Trius Therapeutics Announces Publication of Antibiotic Safety Study in Antimicrobial Agents and Chemotherapy
Peer-Reviewed Results Suggest No Clinically Significant Interactions Between Trius' Experimental Antibiotic Tedizolid and a Commonly Used Class of Medications
GlobeNewswirePress Release: Trius Therapeutics, Inc. – 37 minutes ago...
SAN DIEGO, June 12, 2013 (GLOBE NEWSWIRE) -- Trius Therapeutics, Inc. (TSRX), a biopharmaceutical company focused on the discovery, development and commercialization of antibiotics for serious infections, today announced the publication of the results of multiple clinical and animal studies showing the company's experimental antibiotic, tedizolid phosphate (TR-701), does not interact with monamine oxidase (MAO). MAO is an enzyme involved in the regulation of neurotransmitters such as serotonin, norepinephrine and dopamine, and its inhibition can lead to serious drug-drug interactions. These results were published in the July 2013 (Volume 57 Number 7) print issue of Antimicrobial Agents and Chemotherapy.
The findings suggest tedizolid, if approved, could potentially be taken with commonly prescribed medicines such as many antidepressants, whose use is limited with agents that inhibit MAO. Some other antibiotics are associated with rare but significant neurological adverse events when used with such agents. For example, linezolid (Zyvox(R)) exhibits drug interactions when taken with medicines that lead to increased serotonin levels, such as selective serotonin reuptake inhibitors (SSRIs) or serotonin-norepinephrine reuptake inhibitors (SNRIs). This may cause serotonin syndrome, which is a life-threatening neurological condition. Other adverse drug reactions that may result from interactions with MAO inhibitors include hypertensive (high blood pressure) crisis caused by combination with vasoconstrictors (blood pressure medications), and hypoglycemia (low blood sugar) caused by combination with insulin or anti-diabetic medicines.
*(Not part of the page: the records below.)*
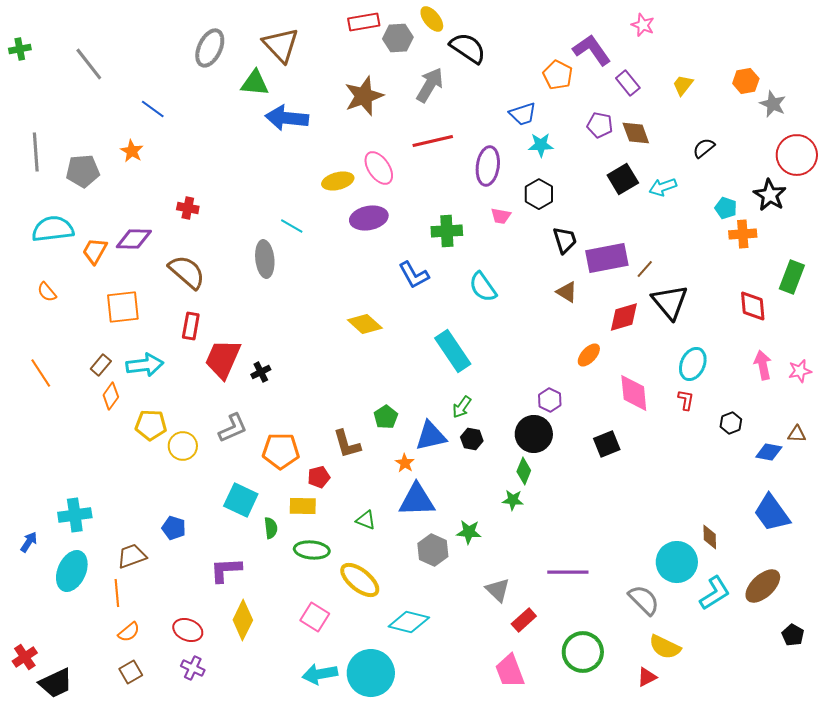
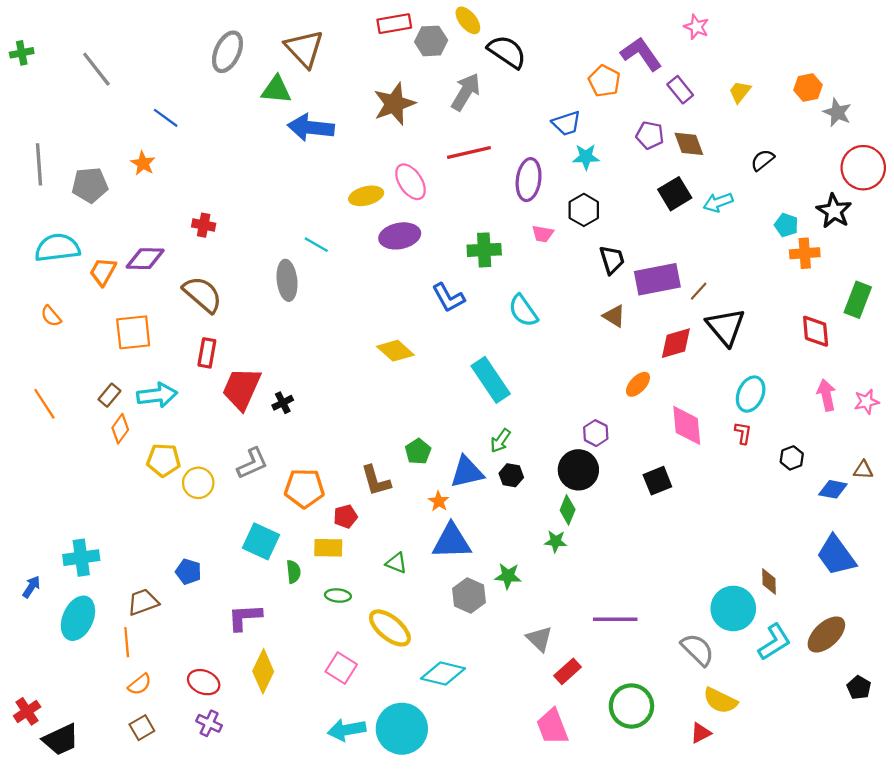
green ellipse: (312, 550) -> (338, 595), size x0.7

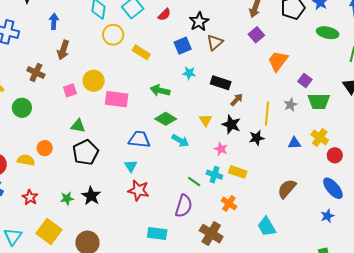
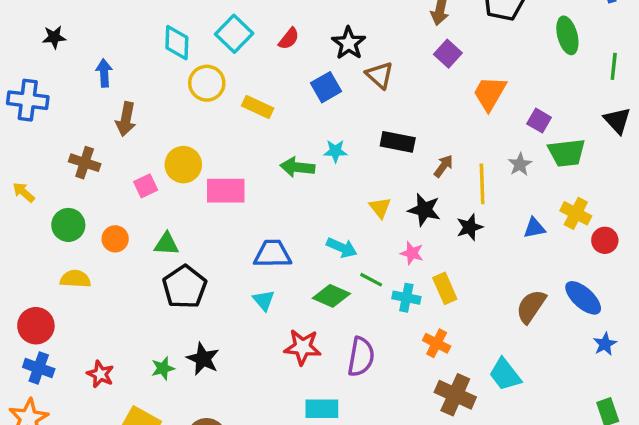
green ellipse: (328, 33) -> (567, 35), turned 70
brown triangle: (215, 42) -> (380, 75), turned -30
cyan star: (189, 73) -> (335, 151), moved
brown arrow: (237, 100) -> (443, 166), moved
green diamond: (166, 119) -> (331, 296), moved
orange circle: (45, 148) -> (115, 239), moved
yellow semicircle: (26, 160) -> (75, 279), moved
yellow rectangle: (238, 172) -> (445, 288), turned 54
green line: (194, 181) -> (371, 280), moved
blue ellipse: (333, 188) -> (583, 298), moved
red star: (138, 190) -> (303, 347), moved
brown cross: (211, 234) -> (455, 395), moved

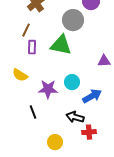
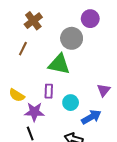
purple rectangle: (32, 47) -> (49, 91), moved
purple triangle: (104, 61) -> (104, 90), moved, turned -48
purple star: (48, 89) -> (34, 112), moved

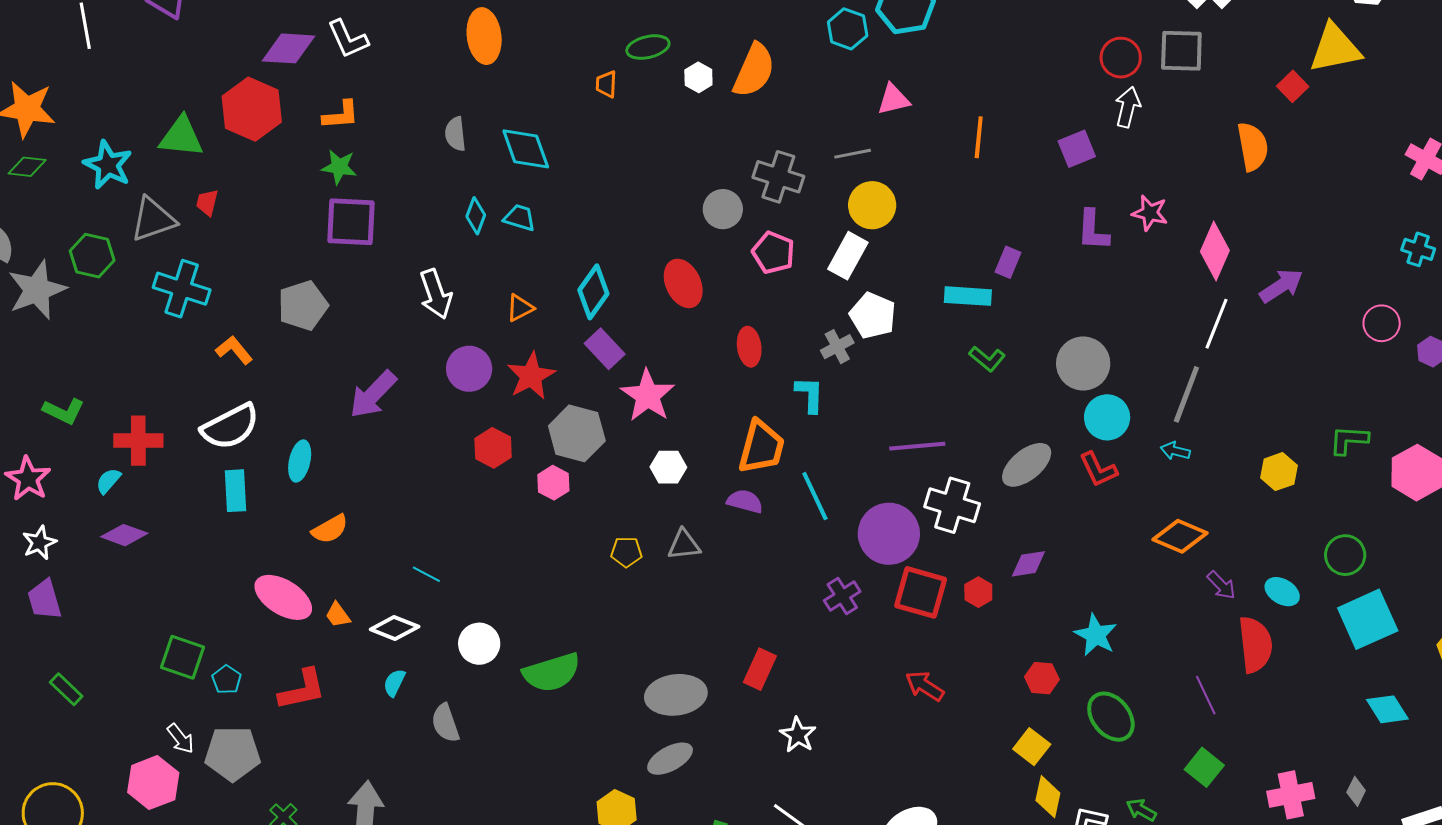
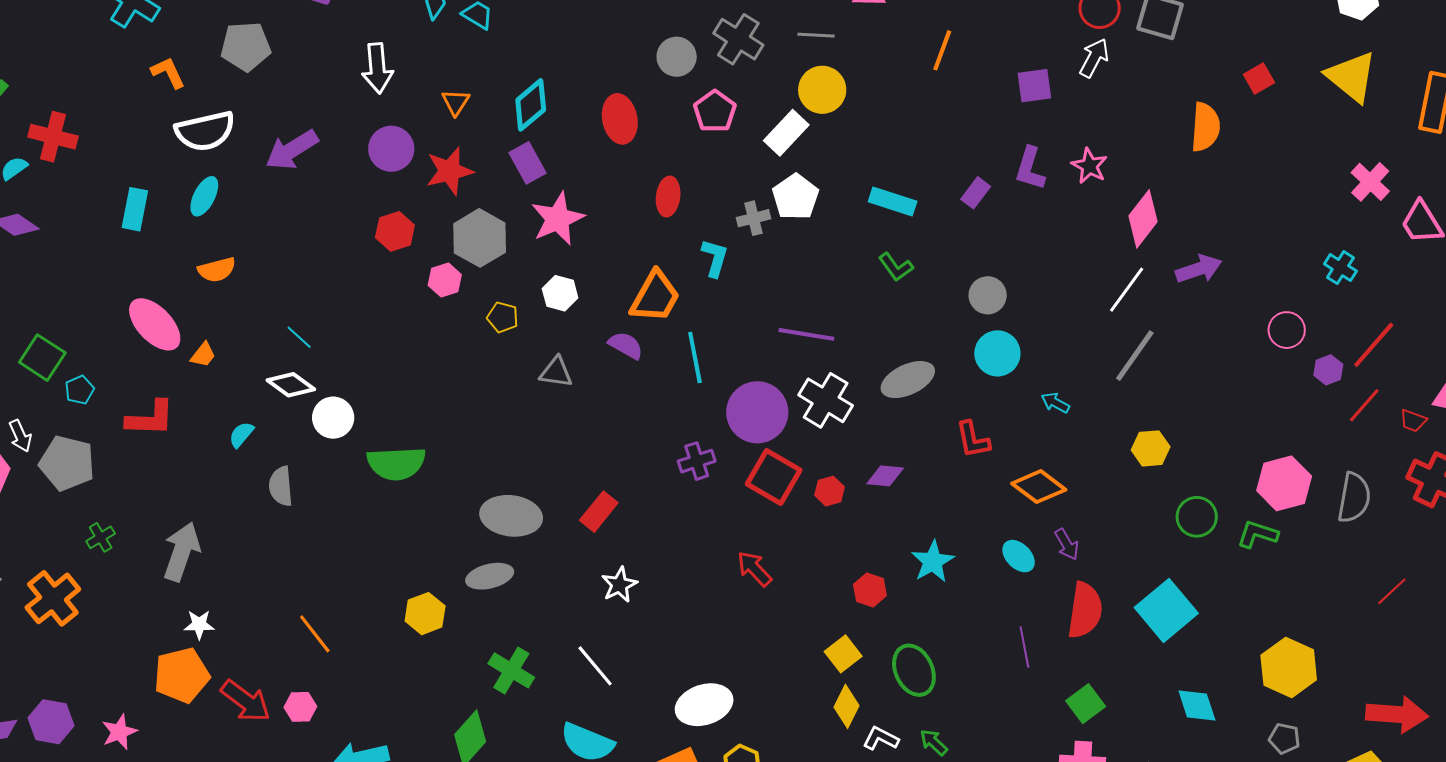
yellow triangle: (1335, 48) -> (1351, 77), moved, turned 36
purple rectangle: (1008, 262) -> (976, 193), moved
orange triangle: (520, 308) -> (456, 102), turned -44
gray circle: (1083, 363) -> (988, 295), size x0.7
gray line: (1186, 394) -> (1135, 356), moved
white semicircle: (230, 427) -> (205, 131), moved
green L-shape: (1349, 440) -> (1257, 534), moved
red L-shape: (1098, 469) -> (973, 440), moved
yellow pentagon: (626, 552) -> (503, 317), moved
green circle: (1345, 555) -> (1197, 517), moved
cyan ellipse: (1282, 592) -> (1019, 556), moved
orange trapezoid: (338, 615) -> (203, 355), turned -120
cyan square: (1368, 619) -> (1166, 610), moved, turned -30
white diamond: (395, 628) -> (291, 385), moved
green ellipse: (1111, 717) -> (914, 670), moved
green square: (1204, 767) -> (1086, 704), moved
"We are encouraged that tedizolid dosed at up to 25 times above its human therapeutic use did not appear to alter MAO function in these studies," said Philippe Prokocimer, Chief Medical Officer at Trius Therapeutics. "The studies suggest that, unlike linezolid, tedizolid could be taken without restriction by patients on many common antidepressants and other medicines that inhibit MAO, subject to agreement by regulatory authorities."
Trius will include these results in its new drug application (NDA) for tedizolid for the treatment of acute bacterial skin and skin structure infections (ABSSSI). The company plans to submit the NDA to the Food & Drug Administration (FDA) in the second half of 2013.